Movie review: The Assassination of Richard Nixon

In The Assassination of Richard Nixon, Sean Penn gives a masterful performance as a working-class misfit, disillusioned with American society, who decides he must kill the president of the United States.

Neils Mueller’s directorial debut comes through with a depressing biopic that dives into a topic deeply ingrained in the American psyche. Presidential assassins have fascinated the U.S. for nearly 150 years. How seemingly normal members of society have been driven to insanity and attempt to kill the nation’s leaders has mystified generations.

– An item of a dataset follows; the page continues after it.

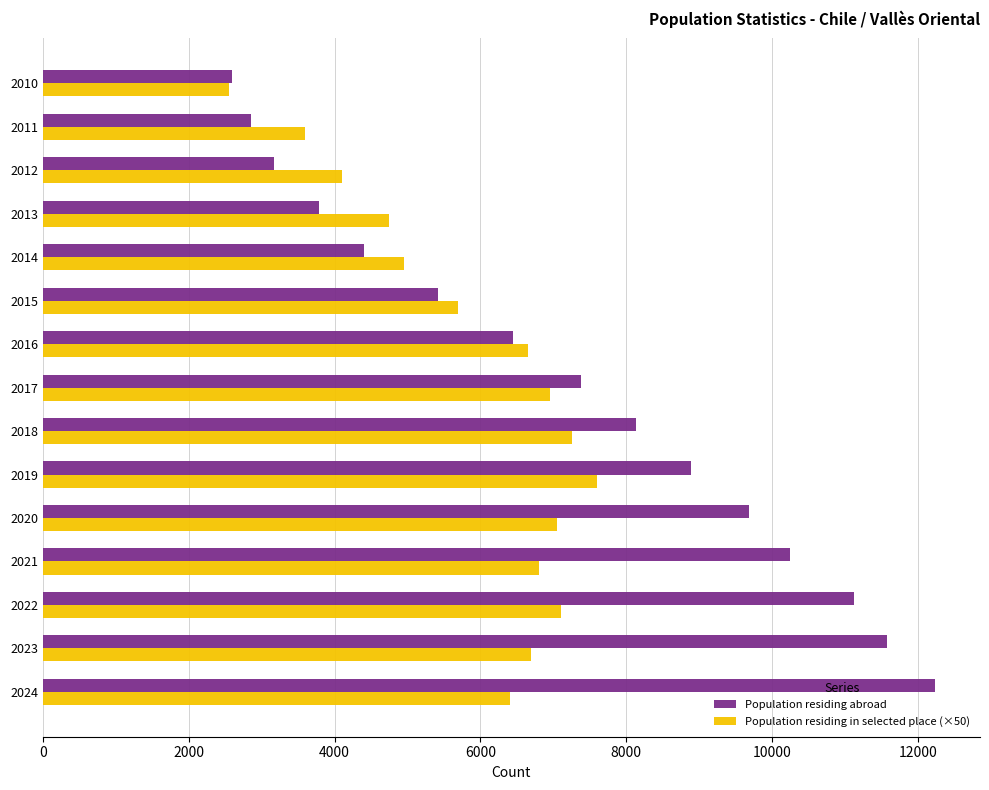

At how many categories does at least one series exceed 4198?

12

These criminals have become integral chapters in American lore, in some cases presidential assassins all but surpassing the fame of assassinated presidents. Who were James Garfield and William McKinley compared to John Wilkes Booth and Lee Harvey Oswald?

The phenomenon has found its way to the arts, most notably with Stephen Sondheim’s 1991 musical Assassins, in which eight would-be presidential assassins (four successful, four not), sing about the heroics of their deeds.

One of those men was Samuel Byck, a failed salesman who in 1974 tried to highjack a 747 from Baltimore International Airport and crash it into the White House in a botched attempt to kill Richard Nixon. Mueller plunges into the mind of the would-be killer, depicting the typical psychosis of such a man and showing the abrupt descent from ordinary man to madman.

It is a classic tale of a down-and-out loser. Mueller could not have found a more suitable actor to portray the dark and disturbed character than Penn, perhaps the most moody and enigmatic actor of his time, who turns in another Oscar-worthy performance as a man who has lost hope in everything and desperately wants to make a difference.

In the span of a year, we witness the slow destruction of Sam Bicke (the spelling of his last name was curiously altered for the film), from the agonizing separation from his wife, to the growing estrangement from his brother, to his professional failures as a salesman. Everywhere he looks he sees injustice and deceit. All he longs for is a piece of the American Dream.

But as Bicke’s world disintegrates, the dream turns into delusions of grandeur, and his resolve begins to focus on his chosen scapegoat, the man he deems responsible for the injustices in his life: Nixon. “The greatest salesman in history,” Bicke’s slimy salesman boss calls him.

As failures turn to paranoia, Bicke develops an obsession with Leonard Bernstein, recording messages to the conductor in which he laments on the failure of “the system.”

When all else fails, and his country has let him down, he feels all he has left is to kill the president.

Penn joins forces once again with Naomi Watts, who plays his bitter and rejecting wife (the two starred together in 21 Grams), and features strong supporting performances by Don Cheadle (who plays his best friend, Bonny), Jack Thompson, Michael Wincott and Mykelti Williamson.

While the film lacks a certain element of surprise — the ending is known, for example, insofar as Nixon was not assassinated — The Assassination of Richard Nixon compensates with an insightful exploration of a troubled man’s mind.

Like most potential assassins, Bicke, too, wants to be recognized and appreciated. The film will likely do nothing to diminish his place as a footnote in history. It does, however, reveal the dangerous process a man can go through, and it makes one wonder how many men like this are out there today.